Bank of England (BoE) deputy governor Jon Cunliffe believes that institutional investors will emerge from crypto’s present crisis with the commercial might of Amazon and eBay at their disposal.
Cunliffe compared the current crypto winter to the dotcom catastrophe of the 1990s, which saw several e-commerce platforms including Global Crossing, British business Boo.com, and American online shop Webvan, among others, lose their stock values.
Amazon (AMZN), IBM (IBM), and eBay (EBAY) are just a few of the companies that made it through the dotcom bust and are now emerging as major players in their respective areas. In the long run, Cunliffe expects the same outcome for investors who weather the crypto-winter.

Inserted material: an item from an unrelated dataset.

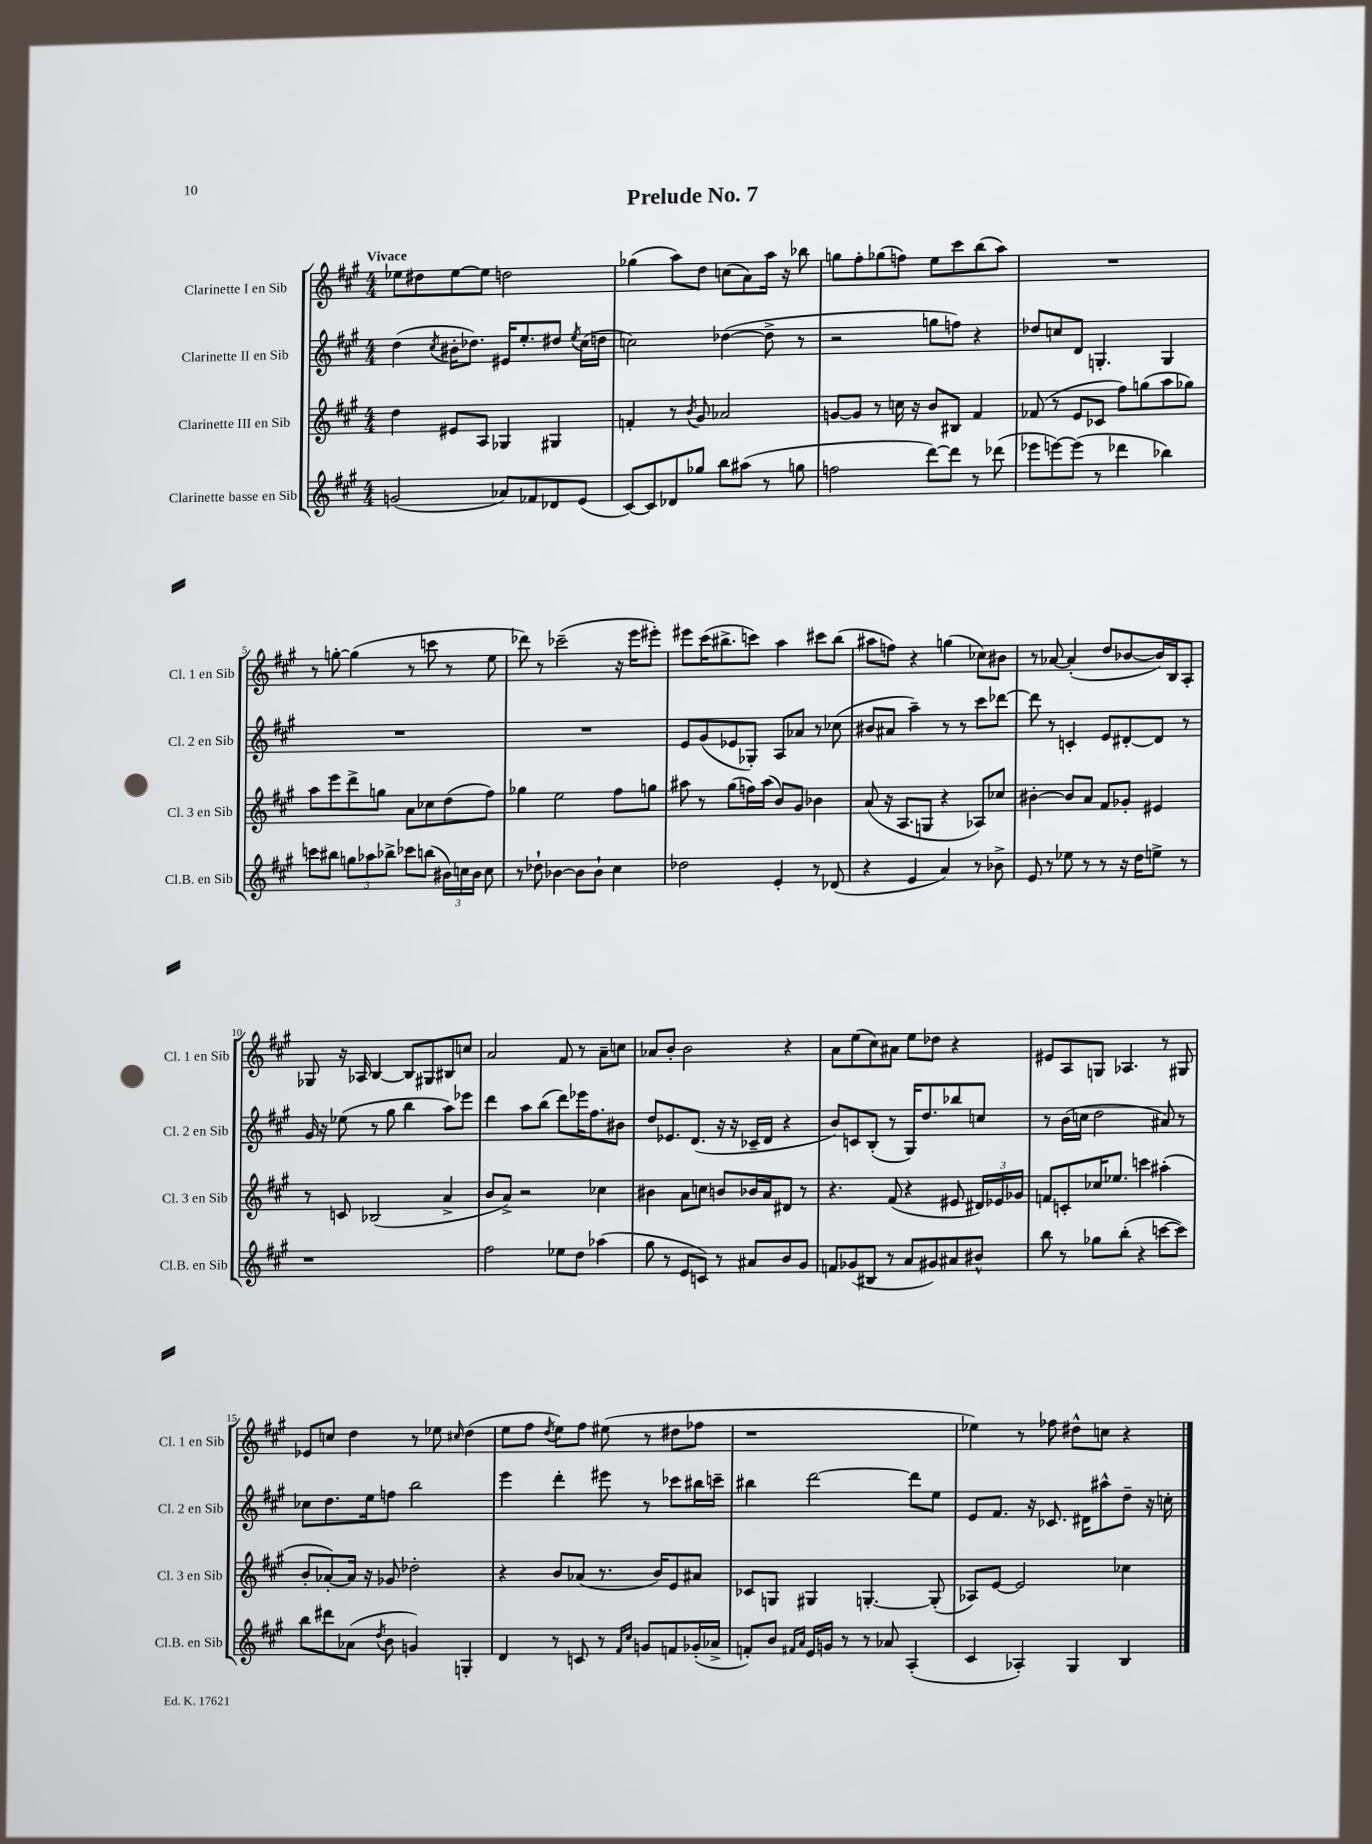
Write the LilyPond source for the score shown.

Further, the public servant, who is 69 years old, equated internet technology to the current notion of cryptocurrency. Cryptocurrency technology and finance will continue beyond this weak market because it has the potential for tremendous efficiency and changes in market structure, like the dot-com boom.
After mentioning the Bank of England’s interest in CBDCs and stablecoins in April last year, Cunliffe presented an update on the work the bank has made in exploring these concepts.

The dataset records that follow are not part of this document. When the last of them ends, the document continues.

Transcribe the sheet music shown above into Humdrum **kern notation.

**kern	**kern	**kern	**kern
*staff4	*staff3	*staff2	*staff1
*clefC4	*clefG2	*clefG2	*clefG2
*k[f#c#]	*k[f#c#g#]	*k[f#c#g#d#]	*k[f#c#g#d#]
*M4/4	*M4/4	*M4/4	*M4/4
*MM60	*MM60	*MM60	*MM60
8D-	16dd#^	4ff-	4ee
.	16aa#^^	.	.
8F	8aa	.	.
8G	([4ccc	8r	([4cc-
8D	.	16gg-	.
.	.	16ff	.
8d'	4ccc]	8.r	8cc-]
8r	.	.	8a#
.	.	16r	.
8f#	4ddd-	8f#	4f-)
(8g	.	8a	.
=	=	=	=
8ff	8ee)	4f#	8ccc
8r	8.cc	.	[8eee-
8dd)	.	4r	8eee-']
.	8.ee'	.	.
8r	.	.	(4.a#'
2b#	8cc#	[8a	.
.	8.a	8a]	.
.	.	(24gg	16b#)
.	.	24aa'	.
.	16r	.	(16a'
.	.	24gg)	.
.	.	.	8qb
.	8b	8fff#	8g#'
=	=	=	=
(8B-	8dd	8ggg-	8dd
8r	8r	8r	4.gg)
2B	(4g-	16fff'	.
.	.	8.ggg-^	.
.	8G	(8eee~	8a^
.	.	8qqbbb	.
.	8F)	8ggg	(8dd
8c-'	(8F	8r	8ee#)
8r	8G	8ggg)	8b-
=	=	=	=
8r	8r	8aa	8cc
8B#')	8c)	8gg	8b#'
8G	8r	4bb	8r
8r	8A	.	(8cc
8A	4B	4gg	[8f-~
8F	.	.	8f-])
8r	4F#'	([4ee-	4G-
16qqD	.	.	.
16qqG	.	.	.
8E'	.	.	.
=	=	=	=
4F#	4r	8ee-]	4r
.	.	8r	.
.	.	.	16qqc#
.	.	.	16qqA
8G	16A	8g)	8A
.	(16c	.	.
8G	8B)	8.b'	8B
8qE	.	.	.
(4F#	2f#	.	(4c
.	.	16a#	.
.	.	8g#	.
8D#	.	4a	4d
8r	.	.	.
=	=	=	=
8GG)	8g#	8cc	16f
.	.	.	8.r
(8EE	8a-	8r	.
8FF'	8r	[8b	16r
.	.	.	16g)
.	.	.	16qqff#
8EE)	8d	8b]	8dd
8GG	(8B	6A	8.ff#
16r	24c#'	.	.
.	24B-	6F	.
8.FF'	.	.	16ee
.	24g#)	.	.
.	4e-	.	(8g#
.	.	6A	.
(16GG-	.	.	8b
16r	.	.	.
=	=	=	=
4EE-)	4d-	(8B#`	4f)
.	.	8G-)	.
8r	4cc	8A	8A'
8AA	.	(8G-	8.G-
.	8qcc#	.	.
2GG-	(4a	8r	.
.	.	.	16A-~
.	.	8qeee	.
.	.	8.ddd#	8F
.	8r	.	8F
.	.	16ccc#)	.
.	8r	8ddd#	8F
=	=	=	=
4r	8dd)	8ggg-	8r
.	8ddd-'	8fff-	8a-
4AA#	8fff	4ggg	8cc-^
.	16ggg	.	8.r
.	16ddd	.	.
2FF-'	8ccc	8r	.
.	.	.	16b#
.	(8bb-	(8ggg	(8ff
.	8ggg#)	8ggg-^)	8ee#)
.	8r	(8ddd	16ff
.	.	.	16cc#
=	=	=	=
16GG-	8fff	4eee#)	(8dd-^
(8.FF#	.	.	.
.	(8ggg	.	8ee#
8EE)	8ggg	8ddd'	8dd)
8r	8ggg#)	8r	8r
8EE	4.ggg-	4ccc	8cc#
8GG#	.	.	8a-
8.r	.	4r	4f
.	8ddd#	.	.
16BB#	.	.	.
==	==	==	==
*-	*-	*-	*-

A CBDC or a virtual currency that might be used in stablecoins created by private enterprises, he says, is the preferred option for the country’s financial industry, although he adds that more research is being conducted.
You may have heard about Tether recently launching a stablecoin based on the British Pound Sterling known as GBPT, which is expected to become live in early July. Tether said that the UK government’s support for crypto was a crucial factor in the decision to launch the program.
Two months ago, the British government announced ambitions to turn the nation into a worldwide hub of crypto technology. Rishi Sunak, chancellor of the Exchequer, has said that stablecoins would be integrated into the country’s financial system as part of these ambitions.